Jean Bricmont
Certains de mes amis me reprochent d’être trop critique de Bernie
Sanders.
Ce n’est pas le cas : je le suivais déjà dans les années 80
quand je vivais aux Etats-Unis et qu’il défendait les Sandinistes au
Nicaragua. J’étais alors totalement d’accord avec lui.
Depuis, il a
évolué dans le sens de l’impérialisme humanitaire, comme presque tout
le monde, mais ce n’est pas le fond du problème ni même ses réponses au New York Times.
Je souhaite qu’il fasse le meilleur score possible ne serait-ce que pour embêter l’establishment démocrate.
Le
problème ne vient pas de ses intentions ou de ses idées, mais de la
structure de la société américaine, mise en place depuis la guerre, et
qui n’est pas simplement « capitaliste » mais bien pire et qui consiste
en :
- le complexe militaro-industriel.
- le complexe de surveillance -CIA, FBI, NSA, ce que certains (mais pas moi) appellent l’état profond.
- le lobby pro-israélien qui gouverne la politique US au Moyen Orient.
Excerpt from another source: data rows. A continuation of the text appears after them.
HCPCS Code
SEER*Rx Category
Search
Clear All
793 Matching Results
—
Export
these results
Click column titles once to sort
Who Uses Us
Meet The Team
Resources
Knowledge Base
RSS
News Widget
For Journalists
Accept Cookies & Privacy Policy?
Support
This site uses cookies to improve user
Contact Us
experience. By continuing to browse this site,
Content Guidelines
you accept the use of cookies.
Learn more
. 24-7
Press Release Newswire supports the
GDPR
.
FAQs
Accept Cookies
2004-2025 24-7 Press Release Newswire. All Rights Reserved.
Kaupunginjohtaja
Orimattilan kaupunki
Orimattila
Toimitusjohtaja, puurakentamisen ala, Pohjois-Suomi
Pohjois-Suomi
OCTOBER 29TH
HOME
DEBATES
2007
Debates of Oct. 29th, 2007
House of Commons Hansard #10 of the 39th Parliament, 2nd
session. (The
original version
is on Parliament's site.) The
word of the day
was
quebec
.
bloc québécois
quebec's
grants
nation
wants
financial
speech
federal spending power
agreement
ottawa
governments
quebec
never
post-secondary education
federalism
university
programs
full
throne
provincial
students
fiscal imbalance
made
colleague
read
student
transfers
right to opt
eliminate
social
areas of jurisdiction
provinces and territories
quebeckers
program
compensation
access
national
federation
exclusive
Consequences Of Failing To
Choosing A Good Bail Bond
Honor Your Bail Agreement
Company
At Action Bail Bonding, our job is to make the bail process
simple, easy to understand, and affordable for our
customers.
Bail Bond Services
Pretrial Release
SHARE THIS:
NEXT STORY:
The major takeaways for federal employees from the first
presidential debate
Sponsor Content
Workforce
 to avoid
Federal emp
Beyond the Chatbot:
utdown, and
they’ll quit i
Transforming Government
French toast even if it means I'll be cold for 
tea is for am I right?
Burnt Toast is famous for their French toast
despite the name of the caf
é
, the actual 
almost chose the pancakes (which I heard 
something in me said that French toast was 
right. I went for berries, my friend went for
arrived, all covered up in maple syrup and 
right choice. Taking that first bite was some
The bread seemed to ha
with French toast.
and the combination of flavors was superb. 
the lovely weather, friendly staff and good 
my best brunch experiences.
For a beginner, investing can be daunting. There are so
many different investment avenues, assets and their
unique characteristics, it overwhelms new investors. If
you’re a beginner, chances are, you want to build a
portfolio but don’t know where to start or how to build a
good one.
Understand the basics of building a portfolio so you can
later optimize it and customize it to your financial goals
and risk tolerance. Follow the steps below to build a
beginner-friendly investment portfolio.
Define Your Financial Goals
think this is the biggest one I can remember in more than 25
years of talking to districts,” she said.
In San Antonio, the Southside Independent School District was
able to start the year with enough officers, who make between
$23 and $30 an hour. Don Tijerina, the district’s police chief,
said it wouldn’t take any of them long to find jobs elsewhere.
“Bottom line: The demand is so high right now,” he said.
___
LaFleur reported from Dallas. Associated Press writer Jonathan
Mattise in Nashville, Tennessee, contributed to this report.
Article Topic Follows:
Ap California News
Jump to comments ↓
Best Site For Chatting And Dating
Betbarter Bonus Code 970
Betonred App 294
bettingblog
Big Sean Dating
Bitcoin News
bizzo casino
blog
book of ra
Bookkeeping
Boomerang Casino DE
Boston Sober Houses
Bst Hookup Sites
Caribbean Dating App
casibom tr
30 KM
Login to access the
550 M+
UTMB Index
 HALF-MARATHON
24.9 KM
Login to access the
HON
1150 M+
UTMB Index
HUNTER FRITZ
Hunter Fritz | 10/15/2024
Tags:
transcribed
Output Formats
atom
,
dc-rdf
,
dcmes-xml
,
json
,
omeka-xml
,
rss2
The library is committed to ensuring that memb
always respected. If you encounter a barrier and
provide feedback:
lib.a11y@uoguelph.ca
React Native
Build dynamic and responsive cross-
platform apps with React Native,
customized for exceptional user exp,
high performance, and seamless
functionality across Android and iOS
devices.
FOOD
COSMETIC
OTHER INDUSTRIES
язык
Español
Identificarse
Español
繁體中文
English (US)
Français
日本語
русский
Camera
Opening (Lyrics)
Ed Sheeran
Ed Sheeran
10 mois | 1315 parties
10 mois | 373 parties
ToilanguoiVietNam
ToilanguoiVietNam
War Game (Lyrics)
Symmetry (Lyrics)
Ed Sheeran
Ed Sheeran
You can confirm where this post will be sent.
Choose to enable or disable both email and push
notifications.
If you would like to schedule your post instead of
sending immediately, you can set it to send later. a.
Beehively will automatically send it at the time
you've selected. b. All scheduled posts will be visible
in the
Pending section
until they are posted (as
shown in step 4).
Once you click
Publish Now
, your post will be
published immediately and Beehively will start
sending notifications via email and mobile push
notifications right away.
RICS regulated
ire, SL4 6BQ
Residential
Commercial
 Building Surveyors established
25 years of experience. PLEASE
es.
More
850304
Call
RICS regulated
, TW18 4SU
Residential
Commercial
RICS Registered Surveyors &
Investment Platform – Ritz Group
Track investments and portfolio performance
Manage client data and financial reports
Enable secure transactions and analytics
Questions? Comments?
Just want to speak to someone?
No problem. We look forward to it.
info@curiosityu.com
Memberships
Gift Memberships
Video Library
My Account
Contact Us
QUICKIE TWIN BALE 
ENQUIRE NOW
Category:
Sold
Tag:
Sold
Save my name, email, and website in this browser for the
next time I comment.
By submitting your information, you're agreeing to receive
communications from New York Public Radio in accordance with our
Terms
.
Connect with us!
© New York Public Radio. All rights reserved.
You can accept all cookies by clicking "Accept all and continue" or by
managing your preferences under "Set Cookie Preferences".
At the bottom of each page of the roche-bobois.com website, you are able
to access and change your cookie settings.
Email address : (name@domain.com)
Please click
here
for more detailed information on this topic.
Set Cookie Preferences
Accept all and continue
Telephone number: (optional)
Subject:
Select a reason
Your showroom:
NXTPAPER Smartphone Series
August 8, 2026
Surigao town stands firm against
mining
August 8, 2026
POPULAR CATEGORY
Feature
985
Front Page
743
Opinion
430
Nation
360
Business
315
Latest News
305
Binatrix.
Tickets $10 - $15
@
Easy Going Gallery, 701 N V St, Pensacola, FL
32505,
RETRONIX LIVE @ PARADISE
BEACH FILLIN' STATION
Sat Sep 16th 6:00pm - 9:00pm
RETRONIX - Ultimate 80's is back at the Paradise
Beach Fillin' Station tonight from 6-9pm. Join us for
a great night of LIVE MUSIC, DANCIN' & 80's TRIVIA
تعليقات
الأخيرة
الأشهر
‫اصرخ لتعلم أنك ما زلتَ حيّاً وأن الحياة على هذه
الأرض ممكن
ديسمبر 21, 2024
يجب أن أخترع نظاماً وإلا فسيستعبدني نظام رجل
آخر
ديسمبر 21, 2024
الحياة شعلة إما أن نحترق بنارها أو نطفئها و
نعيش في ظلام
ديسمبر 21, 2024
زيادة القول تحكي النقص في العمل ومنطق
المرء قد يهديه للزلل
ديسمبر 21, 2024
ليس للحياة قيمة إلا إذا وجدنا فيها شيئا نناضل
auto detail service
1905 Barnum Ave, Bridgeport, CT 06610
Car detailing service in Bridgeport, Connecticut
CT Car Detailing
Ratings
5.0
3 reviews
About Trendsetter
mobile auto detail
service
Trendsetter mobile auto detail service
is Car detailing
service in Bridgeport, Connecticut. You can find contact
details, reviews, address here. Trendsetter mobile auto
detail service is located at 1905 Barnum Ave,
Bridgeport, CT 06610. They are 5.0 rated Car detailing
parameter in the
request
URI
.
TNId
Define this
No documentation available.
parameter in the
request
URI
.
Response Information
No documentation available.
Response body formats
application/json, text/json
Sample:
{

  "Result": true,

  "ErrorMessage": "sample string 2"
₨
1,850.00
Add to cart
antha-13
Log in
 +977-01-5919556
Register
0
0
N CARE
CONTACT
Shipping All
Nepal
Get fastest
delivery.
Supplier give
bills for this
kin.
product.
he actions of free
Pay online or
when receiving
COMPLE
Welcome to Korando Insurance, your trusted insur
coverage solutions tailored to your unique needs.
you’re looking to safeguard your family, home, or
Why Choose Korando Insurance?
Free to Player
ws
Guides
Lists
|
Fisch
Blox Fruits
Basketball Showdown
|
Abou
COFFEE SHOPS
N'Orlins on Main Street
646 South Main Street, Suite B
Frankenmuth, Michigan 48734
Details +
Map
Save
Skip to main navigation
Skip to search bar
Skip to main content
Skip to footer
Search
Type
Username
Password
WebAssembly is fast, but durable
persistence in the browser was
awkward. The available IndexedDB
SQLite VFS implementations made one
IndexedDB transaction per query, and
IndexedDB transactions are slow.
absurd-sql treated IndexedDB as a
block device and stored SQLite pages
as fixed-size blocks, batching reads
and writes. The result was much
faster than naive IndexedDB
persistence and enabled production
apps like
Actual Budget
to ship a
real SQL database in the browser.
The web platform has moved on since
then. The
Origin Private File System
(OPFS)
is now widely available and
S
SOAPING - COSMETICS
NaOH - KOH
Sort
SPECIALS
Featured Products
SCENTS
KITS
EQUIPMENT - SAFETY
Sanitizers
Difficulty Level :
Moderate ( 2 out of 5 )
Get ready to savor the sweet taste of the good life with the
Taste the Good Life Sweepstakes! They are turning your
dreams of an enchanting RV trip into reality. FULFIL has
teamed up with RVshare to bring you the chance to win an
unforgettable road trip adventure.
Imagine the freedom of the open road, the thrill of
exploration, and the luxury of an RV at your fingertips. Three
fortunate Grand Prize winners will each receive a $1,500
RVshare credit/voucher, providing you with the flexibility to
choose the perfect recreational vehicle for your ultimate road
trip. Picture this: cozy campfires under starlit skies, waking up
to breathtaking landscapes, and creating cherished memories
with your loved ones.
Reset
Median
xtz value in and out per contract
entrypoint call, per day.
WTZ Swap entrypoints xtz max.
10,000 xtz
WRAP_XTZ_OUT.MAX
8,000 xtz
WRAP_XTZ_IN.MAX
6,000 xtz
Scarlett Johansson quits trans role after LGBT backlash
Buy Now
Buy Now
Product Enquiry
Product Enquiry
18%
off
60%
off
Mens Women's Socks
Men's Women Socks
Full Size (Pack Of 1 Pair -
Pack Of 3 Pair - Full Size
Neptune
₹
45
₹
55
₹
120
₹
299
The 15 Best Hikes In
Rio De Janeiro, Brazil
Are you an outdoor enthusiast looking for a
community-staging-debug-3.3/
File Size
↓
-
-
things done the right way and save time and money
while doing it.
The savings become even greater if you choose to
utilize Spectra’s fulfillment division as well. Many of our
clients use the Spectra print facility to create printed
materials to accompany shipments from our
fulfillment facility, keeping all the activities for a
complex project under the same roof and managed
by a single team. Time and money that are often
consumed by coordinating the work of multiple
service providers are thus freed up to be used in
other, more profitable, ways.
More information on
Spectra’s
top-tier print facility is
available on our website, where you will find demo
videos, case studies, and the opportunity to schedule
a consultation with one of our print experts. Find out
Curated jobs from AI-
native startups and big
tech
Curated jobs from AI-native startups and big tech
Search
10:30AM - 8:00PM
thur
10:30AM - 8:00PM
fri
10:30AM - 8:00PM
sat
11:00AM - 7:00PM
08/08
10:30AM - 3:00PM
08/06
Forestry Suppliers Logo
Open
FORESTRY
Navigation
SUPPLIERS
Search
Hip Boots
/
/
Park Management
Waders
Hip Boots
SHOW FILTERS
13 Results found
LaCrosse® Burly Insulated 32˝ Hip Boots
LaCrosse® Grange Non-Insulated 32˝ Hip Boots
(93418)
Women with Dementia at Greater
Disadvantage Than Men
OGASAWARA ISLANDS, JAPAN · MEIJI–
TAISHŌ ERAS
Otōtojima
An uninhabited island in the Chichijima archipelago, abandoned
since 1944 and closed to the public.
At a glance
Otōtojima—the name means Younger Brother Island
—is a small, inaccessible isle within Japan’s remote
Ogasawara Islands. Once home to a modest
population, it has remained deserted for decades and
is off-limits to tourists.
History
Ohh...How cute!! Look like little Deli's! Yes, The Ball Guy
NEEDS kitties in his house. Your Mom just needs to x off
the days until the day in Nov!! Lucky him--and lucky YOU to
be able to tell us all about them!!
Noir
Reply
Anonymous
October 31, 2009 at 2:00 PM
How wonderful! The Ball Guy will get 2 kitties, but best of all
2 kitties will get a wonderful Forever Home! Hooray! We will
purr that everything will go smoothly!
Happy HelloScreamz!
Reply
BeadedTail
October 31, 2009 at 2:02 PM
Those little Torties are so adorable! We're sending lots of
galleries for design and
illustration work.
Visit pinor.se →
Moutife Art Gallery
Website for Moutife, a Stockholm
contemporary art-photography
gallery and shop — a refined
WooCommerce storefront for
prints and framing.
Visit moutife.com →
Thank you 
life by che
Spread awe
- la concentration des médias entre les mains de quelques milliardaires.
- et,
finalement, une idéologie de supériorité absolue de la société
américaine sur tout autre système dans le monde, idéologie partagée par
les conservateurs, les libéraux et le plus gros de la « gauche » (y
compris Sanders) ; presque tout le monde intellectuel et universitaire
partage cette idéologie.
Plusieurs présidents américains ont tenté
de s’opposer à certains aspects de cette structure de pouvoir :
Kennedy, Carter, Nixon, Bush 1, Obama, pour le lobby, Eisenhower pour le
complexe militaro-industriel, Kennedy pour le complexe de surveillance,
etc. Ils ont tous échoué.
Je ne vois pas comment Sanders
pourrait changer cela ; un président n’est pas un dictateur, il doit
tenir compte du Congrès et de la Cour suprême et évidemment des médias.
Sanders
a certes derrière lui un mouvement populaire mais qui n’est ni organisé
ni révolutionnaire. Comme ses supporters croient aux changement par les
élections, ils se satisferont de son élection et attendront, comme
beaucoup l’ont fait avec Obama qui, lui aussi, promettait le changement.
Les
seuls changements possibles aux Etats-Unis viennent de défaites à
l’extérieur comme lors du Vietnam ou peut-être aujourd’hui en Syrie ou
en Afghanistan. La résistance de la Russie et de la Chine est aussi un
obstacle pour les élites américaines, mais Sanders est parfaitement
gérable par elles.
De plus, si Sanders était élu, ce serait un
nouveau Mitterrand ou un nouveau Tsipras ; il serait obligé de faire le
contraire de ce qu’il a promis, vu les rapports de force, avec les
effets de découragement que cela produit. De plus, la politique
étrangère est la variable d’ajustement la plus facile pour un
gouvernement de gauche qui veut faire des concessions à la droite.
Après
tout, il n’y a aucune raison de croire que Trump n’était pas sincère
lorsqu’il promettait de meilleures relations avec la Russie en 2016, vu
que cette position n’était pas populaire dans son parti-et il a fait
l’exact opposé.
Le mieux serait que l’establishment démocrate lui
vole sa victoire et que ses supporters radicalisent leur opposition,
surtout sur la politique étrangère (ce qui, pour le moment, est loin
d’être leur priorité).
Je ne crois pas à un changement interne du
système américain par de simples élections mais, comme lors du Vietnam,
on peut espérer en limiter la violence par une résistance populaire
massive.
Mais mes objections les plus profondes ne s’adressent pas
à Sanders et à ses supporters mais aux Européens « progressistes » qui,
tous les quatre ans, espèrent que les Etats-Unis élisent un « bon »
président. Il faut se rendre compte que nous n’avons aucun moyen
d’influencer les élections américaines ; ce qu’ils font partout
ailleurs, influencer ou même subvertir des élections, est totalement
inacceptable chez eux, comme on l’a vu avec l’agitation autour de la
soi-disant ingérence russe.
Ce que nous devons faire, c’est
combattre la fascination pour les Etats-Unis parmi nos élites politiques
et intellectuelles et soutenir tout ce qui peut nous amener à des
politiques indépendantes des Etats-Unis par rapport au reste du monde,
en particulier la Russie, la Chine, l’Iran, et la Syrie.